It is no secret that the COVID-19 pandemic has wreaked havoc on small- and medium-sized businesses across New Jersey over the past several months, but as these businesses attempt to recover and transition into a new normal, the work for many is just getting started.
Deborah K. Smarth, chief operating officer and associate state director of America’s Small Business Development Centers, New Jersey (NJSBDC), an organization that is part of a national network which provides comprehensive assistance to small- and medium-sized businesses, recalls what she describes as an onslaught of people coming to the organization in desperate need.

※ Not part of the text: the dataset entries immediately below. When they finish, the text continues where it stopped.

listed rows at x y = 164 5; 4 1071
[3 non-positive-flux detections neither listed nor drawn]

“I heard the stories of human toll,” Smarth says. “People talking about their businesses that they started from scratch years ago, and the toll and the desperation in their voices: ‘Please help us, please help me,’ we heard it all.”
The sheer number of small businesses that were seeking any sort of assistance and guidance shortly after the onset of the pandemic and the subsequent restrictions to help stem its spread, was staggering.
Smarth says that during a typical federal fiscal year, in this case from October 1, 2018 to September 30, 2019, NJSBDC provided 5,083 business clients with one-on-one counselling.
“From March 1, 2020 to May 5, 2020 alone, we had approximately 2,830 clients coming to us for one-on-one counselling, which is about 27% more clients than in the same time period last year,” she says.
Additionally, from March 1 to May 5 of this year, NJSBDC completed approximately 4,570 counselling hours, or 31% more than the average year.
“It was such an overwhelming tremendous impact on our network which is already very lean,” Smarth says.
“The NJSBDC is a place that aligns with the human touch of business,” says Vincent Vicari, regional director, NJSBDC at Ramapo College of New Jersey. “The phone calls we received were the hands of the entrepreneur reaching up and saying, ‘Pull me out of this. What is out there that I can stand on?’
“[In order to reopen, these businesses must] have a succinct strategy with plans that work for them,” Vicari says, adding that the NJSBDC is a resource to help companies transform their business plans to be successful on the road to reopening, and as they eventually enter into a stage of resiliency.
Smarth explains that while no one has total control over the economic outcome that will unfold in the future, NJSBDC can help mitigate the risk for business operations through customized one-on-one counselling for each individual business, and helping businesses navigate various loan applications, such as the Economic Injury Disaster Assistance Loan or the Paycheck Protection Program, for example.
“We can give businesses all the guidance in the world, but ultimately the consumers drive the economy. Therefore the economic security of individuals is very important in driving this recovery,” Smarth adds.